Общага 90-е. Часть вторая - страница 26

стр.

— Так ты тот самый… — Наконец-то начало доходить до Митрофанушки, с кем свела его судьба.

Ага, тот самый, — кивнул я, — Великий Дух, Высшая Сущность и прочая бла-бла-бла. Ты настолько нехороший человек, Митрофанушка, что я лично решил тебя посетить…

— Но ты же, мля, простой сопляк!

Не судите по одежке, батенька, да не судимы будете, — тоном заправского проповедника, перефразировал я известное изречение. — А тебе чего надо, чтобы я спустился с небес в сиянии божественного света и нимбом над головой?

— Ну, типа того… — произнес уродец, постепенно справляясь с первоначальным ошеломлением.

Ну, что ж, внемли говнюк! — Я раскинул руки в стороны и поднял глаза к потолку.

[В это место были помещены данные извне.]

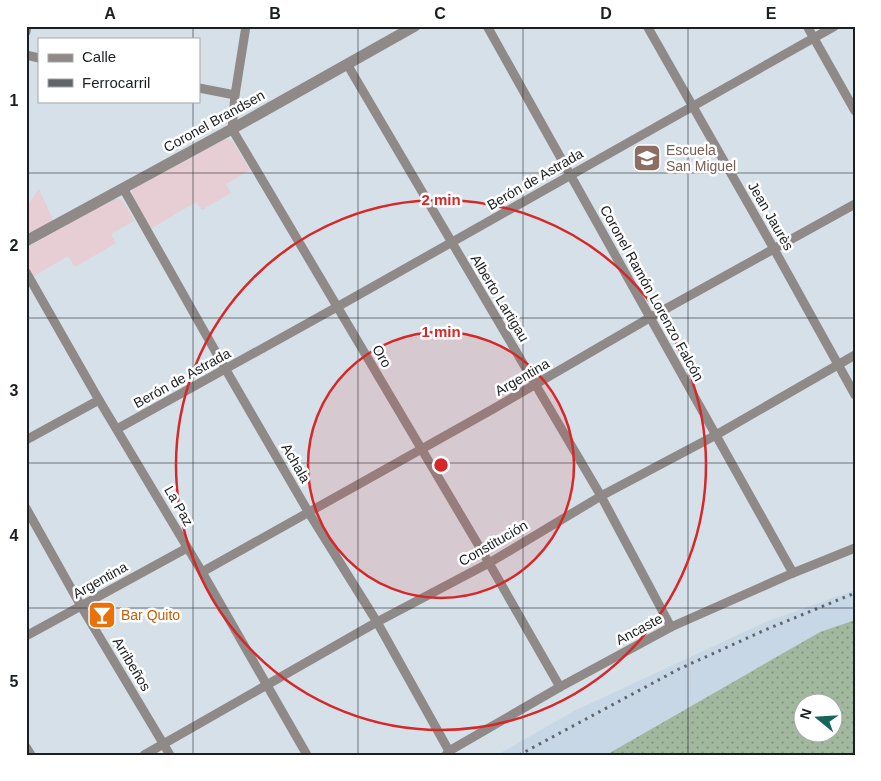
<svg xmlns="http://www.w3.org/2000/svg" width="881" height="781" font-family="Arial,sans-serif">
  <defs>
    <pattern id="grass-dots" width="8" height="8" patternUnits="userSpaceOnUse" patternTransform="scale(1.25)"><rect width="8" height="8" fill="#a1b79e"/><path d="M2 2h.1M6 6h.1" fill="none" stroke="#829480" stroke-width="1.8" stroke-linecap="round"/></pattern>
  </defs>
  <rect width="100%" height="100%" fill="#d6e0e8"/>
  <g fill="#e7cdd4">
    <polygon points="225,139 229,139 233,142 250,170 226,184 231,193 202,210 196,202 150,229 133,199 132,191 134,188"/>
    <polygon points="39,189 53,220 26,235 26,205 28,205"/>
    <polygon points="114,199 120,199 123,201 134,221 111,234 116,243 75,267 68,256 34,276 26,263 26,248"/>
  </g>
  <polygon fill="#c7d7e5" points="855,590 855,620 820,632 606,755 497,755 574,711 768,621"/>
  <path fill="url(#grass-dots)" fill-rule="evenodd" d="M855,620V755H606L820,632ZM804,704H834V734H804Z"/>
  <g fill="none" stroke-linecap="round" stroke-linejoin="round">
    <g stroke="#8f8988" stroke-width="9">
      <polyline points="246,26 235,95 232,129 489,563 560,687"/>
      <polyline points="487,26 793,573"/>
      <polyline points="647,26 774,249 855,395"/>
      <polyline points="807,26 855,111"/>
      <polyline points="26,32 27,26"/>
      <polyline points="26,55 39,58"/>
      <polyline points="347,64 601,496 671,627"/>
      <polyline points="199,88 235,95"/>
      <polyline points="123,188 226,370 309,513 377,622 449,751"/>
      <polyline points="26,272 99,400 202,572 307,755"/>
      <polyline points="117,429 337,307 835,26"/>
      <polyline points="26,440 99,400"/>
      <polyline points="26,508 81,606 170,755"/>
      <polyline points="202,572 493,409 651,317 855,204"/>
      <polyline points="26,636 187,548"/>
      <polyline points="26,747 31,755"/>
      <polyline points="144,755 377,622 489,563 601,496 716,435 855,355"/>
      <polyline points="446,755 449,751 560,687 671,627 793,573 855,548"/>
    </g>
    <polyline stroke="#8f8988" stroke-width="11" points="26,241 232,129 415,26"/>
    <polyline stroke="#5f656a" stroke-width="3" stroke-dasharray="2.5 5" stroke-linecap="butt" points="519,755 679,669 765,630 855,593"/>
  </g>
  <path fill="none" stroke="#1b1f22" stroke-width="1" stroke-opacity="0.55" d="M193,26V39M358,26V755M523,26V755M688,26V755M193,101V755M26,173H855M26,318H855M26,463H855M26,608H855"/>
  <circle cx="441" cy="465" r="133" fill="#d62828" fill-opacity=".12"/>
  <g fill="none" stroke="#d62828" stroke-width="2.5">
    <circle cx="441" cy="465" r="133"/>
    <circle cx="441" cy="465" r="265"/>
  </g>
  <defs>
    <g id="school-square" transform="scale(1.4375)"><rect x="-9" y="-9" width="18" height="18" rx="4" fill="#8d6e63" stroke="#fff"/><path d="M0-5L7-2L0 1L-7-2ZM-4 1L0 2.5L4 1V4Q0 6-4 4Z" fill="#fff"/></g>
    <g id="bar-square" transform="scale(1.4375)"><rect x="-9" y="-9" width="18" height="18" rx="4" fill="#e8710a" stroke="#fff"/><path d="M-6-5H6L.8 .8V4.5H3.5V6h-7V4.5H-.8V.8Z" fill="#fff"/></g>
  </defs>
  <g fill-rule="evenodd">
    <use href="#school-square" x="647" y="158"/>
    <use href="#bar-square" x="102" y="615"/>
  </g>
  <g text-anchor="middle" stroke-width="5" stroke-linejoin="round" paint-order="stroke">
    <g font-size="14" fill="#1b1f22" stroke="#fff">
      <text transform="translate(214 121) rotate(-29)" y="5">Coronel Brandsen</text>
      <text transform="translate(535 179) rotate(-30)" y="5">Berón de Astrada</text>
      <text transform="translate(771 216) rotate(60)" y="5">Jean Jaurès</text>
      <text transform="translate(652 293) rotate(61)" y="5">Coronel Ramón Lorenzo Falcón</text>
      <text transform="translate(500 298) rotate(59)" y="5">Alberto Lartigau</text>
      <text transform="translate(382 356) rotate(59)" y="5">Oro</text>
      <text transform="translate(522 377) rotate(-30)" y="5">Argentina</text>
      <text transform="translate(182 378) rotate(-29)" y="5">Berón de Astrada</text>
      <text transform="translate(296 463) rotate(60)" y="5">Achala</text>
      <text transform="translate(179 506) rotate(60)" y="5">La Paz</text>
      <text transform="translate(493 543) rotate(-30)" y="5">Constitución</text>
      <text transform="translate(100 580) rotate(-29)" y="5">Argentina</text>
      <text transform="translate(639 629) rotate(-28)" y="5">Ancaste</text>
      <text transform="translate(132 664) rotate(59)" y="5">Arribeños</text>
    </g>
    <g font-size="14" fill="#785e54" stroke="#fff" text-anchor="start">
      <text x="666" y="155">Escuela<tspan x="666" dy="16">San Miguel</tspan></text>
    </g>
    <g font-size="14" fill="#c56008" stroke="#fff" text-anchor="start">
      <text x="121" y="620">Bar Quito</text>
    </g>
  </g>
  <circle cx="441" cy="465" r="8" fill="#d62828" stroke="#fff" stroke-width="2.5"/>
  <g font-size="15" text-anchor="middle" font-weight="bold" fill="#d62828" stroke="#fff" stroke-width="5" stroke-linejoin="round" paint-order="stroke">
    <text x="441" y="205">2 min</text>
    <text x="441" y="337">1 min</text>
  </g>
  <rect width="881" height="781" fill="none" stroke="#ffffff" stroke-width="55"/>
  <rect x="38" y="38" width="162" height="65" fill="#ffffff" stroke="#a4a5a7"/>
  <rect x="48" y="54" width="25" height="8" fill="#8f8988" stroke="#a4a5a7"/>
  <text x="82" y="62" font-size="15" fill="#1b1f22">Calle</text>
  <rect x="48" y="79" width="25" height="8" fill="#5f656a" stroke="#a4a5a7"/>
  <text x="82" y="88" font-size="15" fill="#1b1f22">Ferrocarril</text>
  <g transform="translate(818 718) rotate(288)"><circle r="24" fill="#ffffff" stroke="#a4a5a7"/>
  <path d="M0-4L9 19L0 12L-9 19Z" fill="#19655e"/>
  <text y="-8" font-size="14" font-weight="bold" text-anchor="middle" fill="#1b1f22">N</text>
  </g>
  <rect x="28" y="28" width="826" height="726" fill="none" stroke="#1b1f22" stroke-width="2"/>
  <g font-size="16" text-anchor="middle" font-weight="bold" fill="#1b1f22">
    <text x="110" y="19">A</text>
    <text x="275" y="19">B</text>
    <text x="440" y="19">C</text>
    <text x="606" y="19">D</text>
    <text x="771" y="19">E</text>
    <text x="14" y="106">1</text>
    <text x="14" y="251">2</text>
    <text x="14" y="396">3</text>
    <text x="14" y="541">4</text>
    <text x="14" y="687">5</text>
  </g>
</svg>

За моей спиной развернулись громадные призрачные крылья, а из глаз брызнули потоки яркого света. Вокруг головы сформировался ослепительный божественный нимб. Взглянув краем глаза в зеркальное отражение книжного шкафа, я и сам присвистнул от удивления — а ничего так себе получилось! Шакал выглядел куда как скромнее! Ну-ка, еще и музла добавим! По ушам вдарила торжественная органная музыка. Ну вот, ни дать, ни взять, настоящее схождение ангела с небес!

Сказать, что Митрофанушка ох. л, это ни сказать ничего. Он стал просто фиолетовым в крапинку, а отпавшая челюсть едва не проломила крышку полированного стола.

Ладно, побаловались, и хватит! — жестко произнес я, сворачивая светопреставление и возвращаясь к своему нормальному виду. — Дошло, наконец, тупой ты гамадрил?

— Значит, бабка не врала… — с отдышкой выдохнул Митрофанушка.

Ты только сейчас это понял? — насмешливо спросил я. — Тогда мне тебя жаль! Рядом с тобой столько времени находился человек с потрясающим Даром…

— Но она не смогла вылечить мою мать! — взвизгнул он.

- И ты поспешил списать её в утиль? Без нее твоя мать уже была бы в могиле несколько лет! С таким диагнозом так долго не живут!

— Спаси мать, и проси, что хочешь! — неожиданно взяв себя в руки, твердо заявил Митрофанушка.

А ты, часом, ничего не попутал, хлопчик? — Меня начал разбирать смех — это насколько нужно быть отмороженным на всю башку, чтобы что-то требовать у сошедшего с небес ангела? Для него-то я именно так и выгляжу. — Я, как погляжу, ты уже совсем рамсы попутал? ТРЕПЕЩИ, СМЕРТНЫЙ! — Лупанул по ушам мой «божественный глас».

Я поднялся с кресла, наливаясь нестерпимым для глаз светом и увеличиваясь в размерах. Развернувшиеся крылья распластались по стенам небольшого кабинета, а сам кабинет неожиданно сотрясся, как при солидном землетрясении. Митрофанушка сбледнул с лица и схватился за стол, чтобы не свалиться на пол вместе с трясущимся креслом. А вот этого мне и надо! Я перегнулся через стол, материализуя в руке здоровенный мясницкий нож, больше похожий на топорик. Придавив свободной рукой руку Митрофанушки к столу, я со всей дури лупанул острым лезвием ножа по пальцам отморозка.

Опыта у меня в этом деле не было, поэтому удар вышел немного кривоватым. Нож глубоко вонзился в столешницу, а в стену глухо стукнули два отлетевших срубленных пальца. Брызнула кровь, вмиг залившая белую импортную рубашку «поло», натянутую в облипочку на дородные телеса Митрофанушки. Да и меня самого неслабо так забрызгало кровищей. Ублюдок тоненько заверещал и забился в испуге, пытаясь вырвать руку из моего захвата. Но не тут-то было — держал я крепко.

- Так ты хотел нормальных людей на куски резать?! Так, я спрашиваю?! Говори, падла?!

Митрофанушка, едва не теряя сознание от страха, заверещал едва не в ультразвуке:

— А-а-а! Прости-прости-прости! Не буду!!!

Но я уже вошел «в раж» — учить говнюка уму-разуму надо так, чтобы навсегда запомнил, и детям своим так делать заказывал! Со следующего замаха в сторону отлетел большой палец. Митрофанушка забился сильнее и заорал благим матом.

- Че, сука, осознал? — Еще одно движение и мой тесак ополовинил ладонь криминального босса с остатками пальцев, только косточки хрупнули.

Кровь хлестанула так, что мне залило глаза. По неопытности моя рука дрогнула, и перерубленная ладонь говнюка повисла на лоскуте кожи. Митрофанушка совсем побелел и неожиданно обмяк, впечатавшись головой в окровавленную столешницу.